Where an entry below contains an image, skip the image and copy the rest exactly.

====

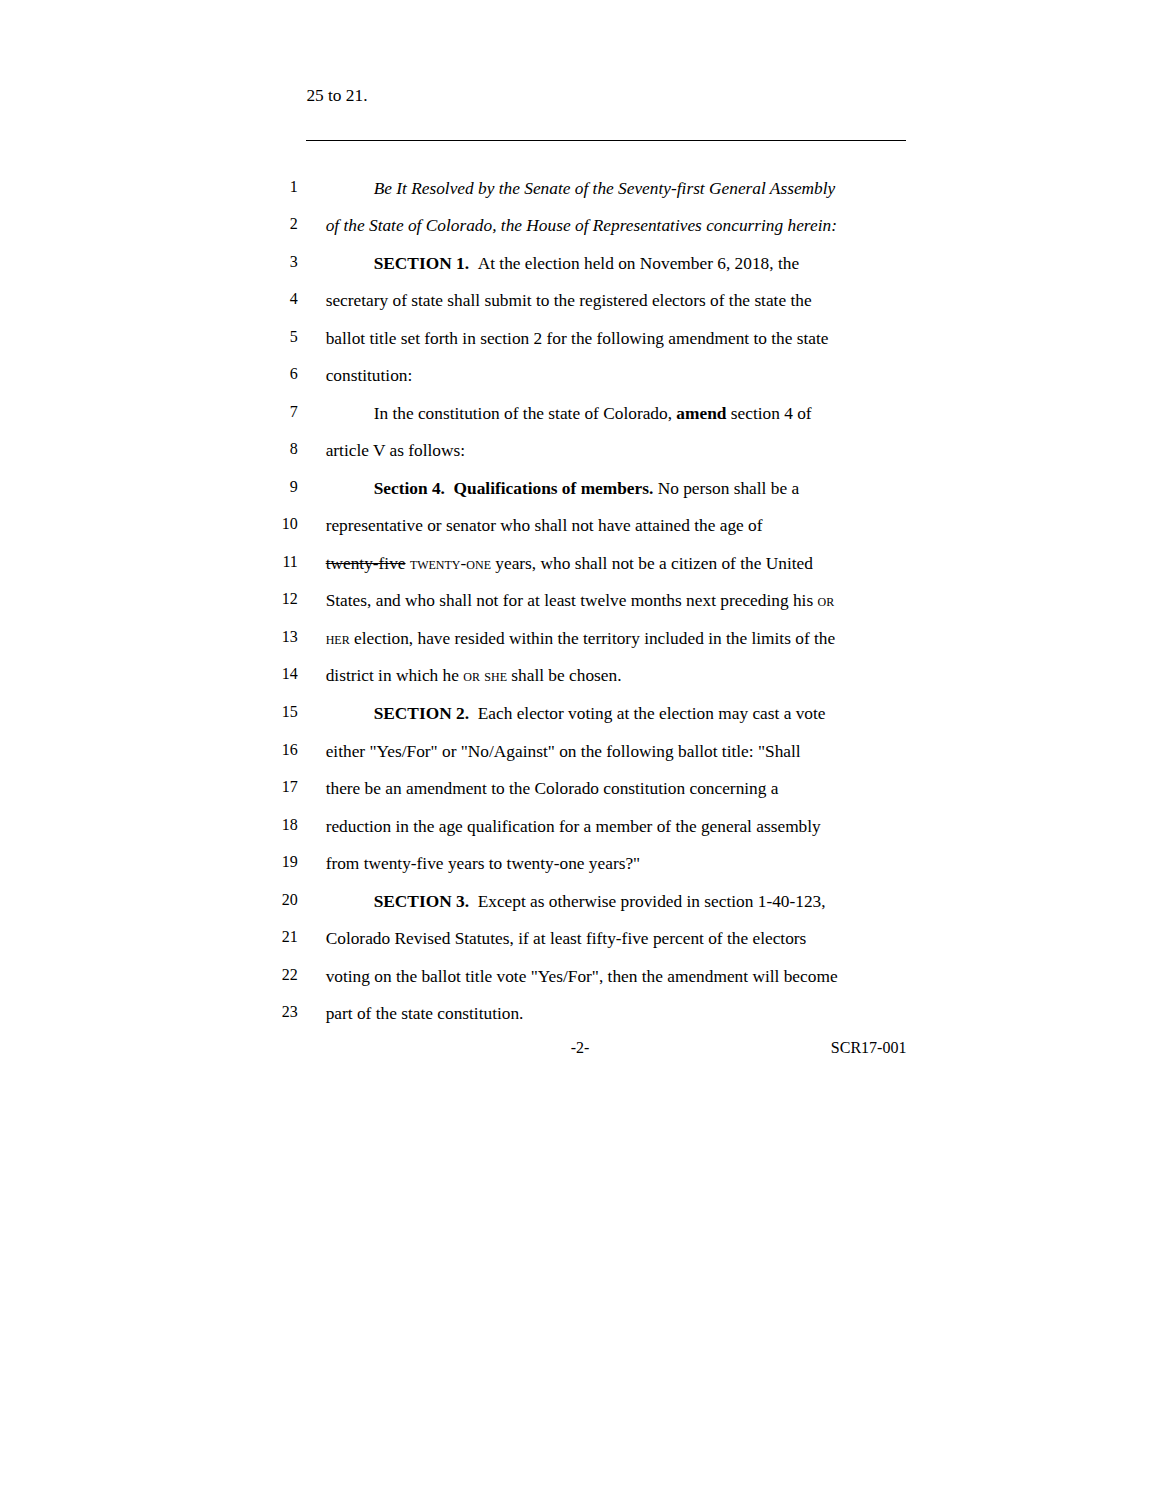25 to 21.
| 1 | Be It Resolved by the Senate of the Seventy-first General Assembly |
| 2 | of the State of Colorado, the House of Representatives concurring herein: |
| 3 | SECTION 1. At the election held on November 6, 2018, the |
| 4 | secretary of state shall submit to the registered electors of the state the |
| 5 | ballot title set forth in section 2 for the following amendment to the state |
| 6 | constitution: |
| 7 | In the constitution of the state of Colorado, amend section 4 of |
| 8 | article V as follows: |
| 9 | Section 4. Qualifications of members. No person shall be a |
| 10 | representative or senator who shall not have attained the age of |
| 11 | twenty-five twenty-one years, who shall not be a citizen of the United |
| 12 | States, and who shall not for at least twelve months next preceding his or |
| 13 | her election, have resided within the territory included in the limits of the |
| 14 | district in which he or she shall be chosen. |
| 15 | SECTION 2. Each elector voting at the election may cast a vote |
| 16 | either "Yes/For" or "No/Against" on the following ballot title: "Shall |
| 17 | there be an amendment to the Colorado constitution concerning a |
| 18 | reduction in the age qualification for a member of the general assembly |
| 19 | from twenty-five years to twenty-one years?" |
| 20 | SECTION 3. Except as otherwise provided in section 1-40-123, |
| 21 | Colorado Revised Statutes, if at least fifty-five percent of the electors |
| 22 | voting on the ballot title vote "Yes/For", then the amendment will become |
| 23 | part of the state constitution. |
-2-
SCR17-001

====

▶ **WRITTEN ANSWER**:
25 to 21.
| 1 | Be It Resolved by the Senate of the Seventy-first General Assembly |
| 2 | of the State of Colorado, the House of Representatives concurring herein: |
| 3 | SECTION 1. At the election held on November 6, 2018, the |
| 4 | secretary of state shall submit to the registered electors of the state the |
| 5 | ballot title set forth in section 2 for the following amendment to the state |
| 6 | constitution: |
| 7 | In the constitution of the state of Colorado, amend section 4 of |
| 8 | article V as follows: |
| 9 | Section 4. Qualifications of members. No person shall be a |
| 10 | representative or senator who shall not have attained the age of |
| 11 | twenty-five twenty-one years, who shall not be a citizen of the United |
| 12 | States, and who shall not for at least twelve months next preceding his or |
| 13 | her election, have resided within the territory included in the limits of the |
| 14 | district in which he or she shall be chosen. |
| 15 | SECTION 2. Each elector voting at the election may cast a vote |
| 16 | either "Yes/For" or "No/Against" on the following ballot title: "Shall |
| 17 | there be an amendment to the Colorado constitution concerning a |
| 18 | reduction in the age qualification for a member of the general assembly |
| 19 | from twenty-five years to twenty-one years?" |
| 20 | SECTION 3. Except as otherwise provided in section 1-40-123, |
| 21 | Colorado Revised Statutes, if at least fifty-five percent of the electors |
| 22 | voting on the ballot title vote "Yes/For", then the amendment will become |
| 23 | part of the state constitution. |
-2-
SCR17-001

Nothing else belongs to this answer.